Seorang wanita lanjut usia Saminem warga Kampung Cikukulu, Kabupaten Sukabumi, Jawa Barat harus menjadi tulang punggung dan rela menjadi penjual cilok pikul untuk menghidupi keluarganya karena sejak enam tahun lalu suaminya menderita stroke.

"Saya harus menggantikan peran suami (Bisri) yang sakit stroke sejak 2013 lalu, apalagi sampai saat ini masih ada dua putri yang masih duduk di bangku SMP dan SD sehingga untuk memenuhi kebutuhan keluarga harus berjualan cilok (bakso tusuk) dengan cara dipikul keliling dari kampung ke kampung," kata Saminem yang merupakan warga RT 07/02, Desa Cisande, Kecamatan Cicantayan, Kamis.

Meskipun usianya sudah masuk senja, tetapi nenek ini tetap bersamangat menjajakan dagangannya dan harus keliling dari satu tempat ke tempat lain untuk mendapatkan pembeli.

Wanita ini mulai beraktivitas menjual barang dagangannya itu setelah Shalat Ashar dan pulang mendekati waktu Shalat Magrib. Setiap harinya ia bisa menjual 70 sampai 100 butir cilok dengan harga Rp500 hingga Rp1.000/butir.

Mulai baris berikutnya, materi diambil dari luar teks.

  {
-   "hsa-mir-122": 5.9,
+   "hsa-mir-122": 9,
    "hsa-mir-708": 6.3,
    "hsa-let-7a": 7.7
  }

Meskipun lelah dan harus memanggul barang dagangannya, Suminem tidak pernah mengeluh, bahkan usahanya itu ditekuninya dengan semangat sebab yang ada dalam benaknya hanya untuk beribadah menafkahi keluarganya khususnya suaminya yang terbaring sakit akibat stroke.

Keuntungan setiap hari dari hasil penjualan cilok hanya rata-rata sebesar Rp20 ribu. Bahkan, pada musim penghujan ini wanita tangguh ini tetap berjualan meskipun diguyur hujan deras yang membasahi tubuhnya.

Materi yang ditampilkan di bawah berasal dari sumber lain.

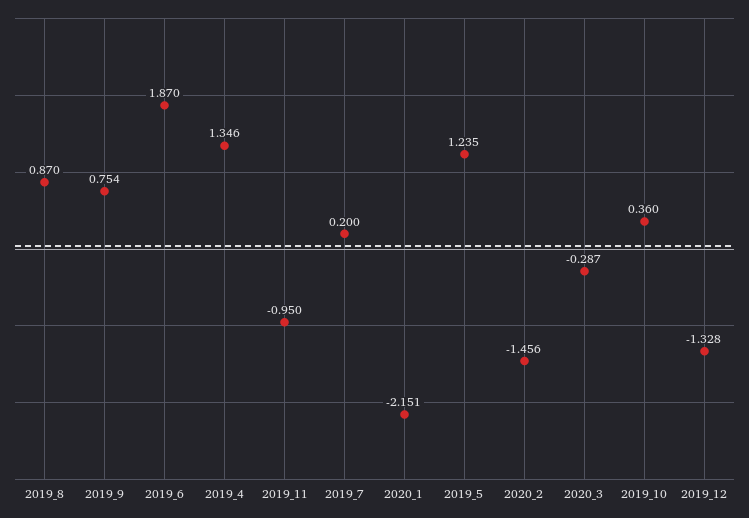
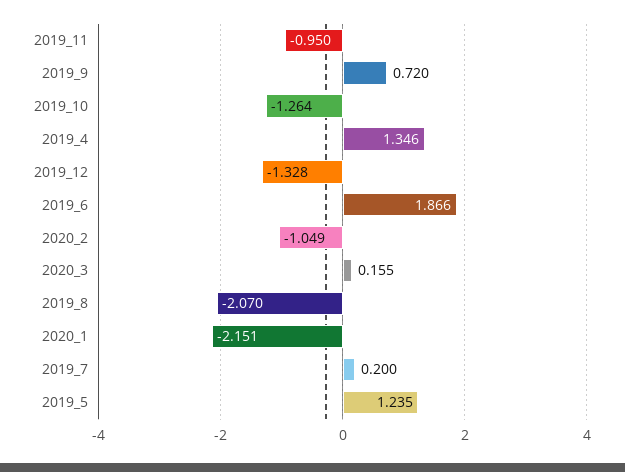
  {
-   "2019_8": 0.87,
+   "2019_8": -2.07,
-   "2019_9": 0.754,
+   "2019_9": 0.72,
-   "2019_6": 1.87,
+   "2019_6": 1.866,
    "2019_4": 1.346,
    "2019_11": -0.95,
    "2019_7": 0.2,
    "2020_1": -2.151,
    "2019_5": 1.235,
-   "2020_2": -1.456,
+   "2020_2": -1.049,
-   "2020_3": -0.287,
+   "2020_3": 0.155,
-   "2019_10": 0.36,
+   "2019_10": -1.264,
    "2019_12": -1.328
  }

"Alhamdulillah dengan jualan cilok ini saya masih bisa menafkahi suami dan anak yang masih duduk di bangku sekolah. Harus diakui usahanya itu cukup melelahkan tapi saya rela dan iklas dengan tujuan untuk ibadah," tambahnya.

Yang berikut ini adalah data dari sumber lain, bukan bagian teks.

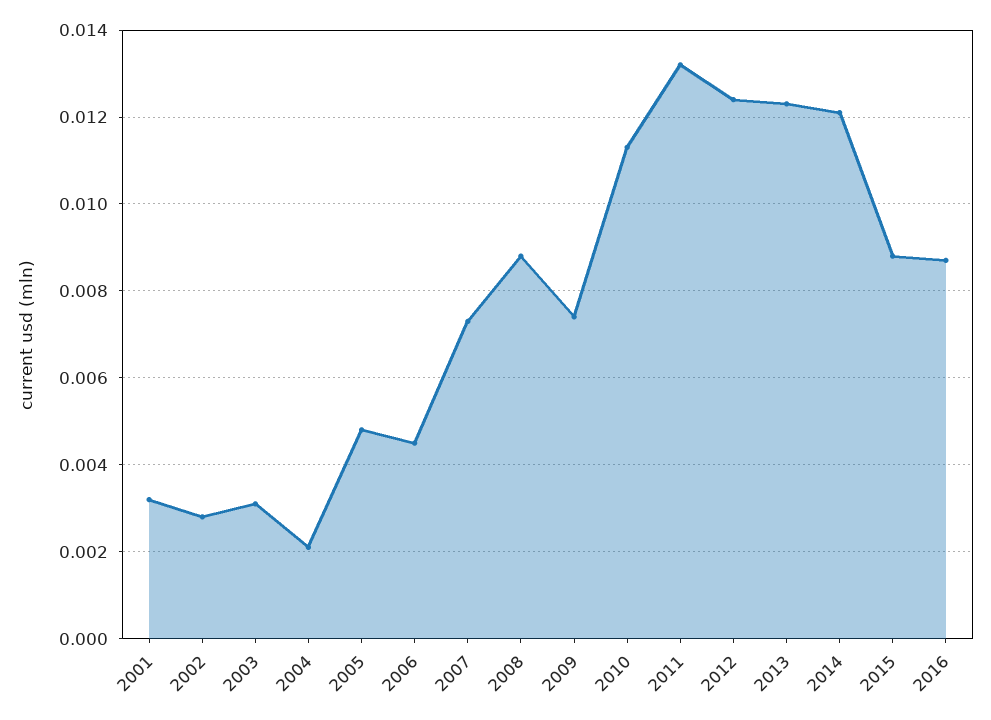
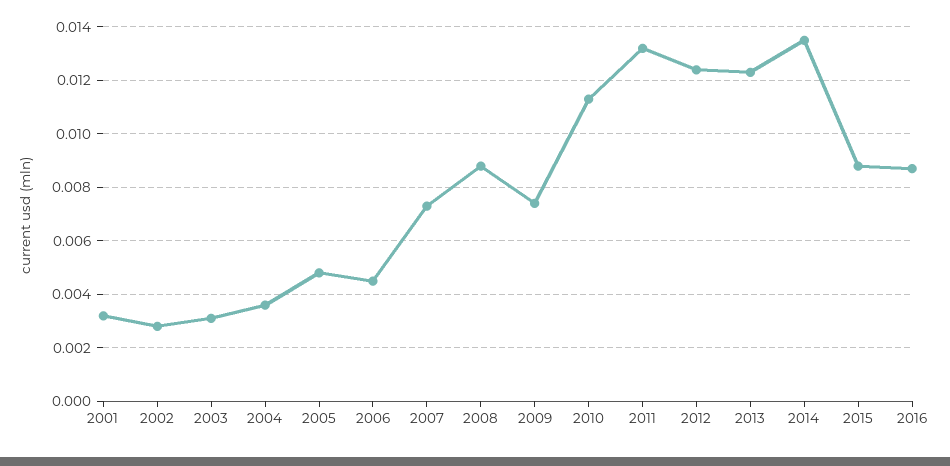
  {
    "2001": 0.003,
    "2002": 0.003,
    "2003": 0.003,
-   "2004": 0.002,
+   "2004": 0.0035,
    "2005": 0.005,
    "2006": 0.0045,
    "2007": 0.0075,
    "2008": 0.009,
    "2009": 0.0075,
    "2010": 0.0115,
    "2011": 0.013,
    "2012": 0.0125,
    "2013": 0.0125,
-   "2014": 0.012,
+   "2014": 0.0135,
    "2015": 0.009,
    "2016": 0.0085
  }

Suminem mengatakan apa yang dilakukannya hanya untuk memenuhi kebutuhan keluarga apalagi suaminya yang sedang sakit harus membeli obat. Namun demikian ia tetap akan melanjutkan usahanya ini yang terpenting kebutuhan keluarganya tercukupi.

Di sisi lain, ia pun sudah mendapatkan bantuan dari pemerintah pusat melalui Program Keluarga Harapan (PKH) serta kedua anaknya yang sekolah biayanya ditanggung pemerintah dengan program Kartu Indonesia Pintar (KIP).

Suminem dan suaminya tinggal di rumah yang sangat sederhana dengan ukuran 3x5 meter. Setiap harinya selain berjualan cilok ia pun harus merawat suaminya dan menyediakan kebutuhan anak-anaknya.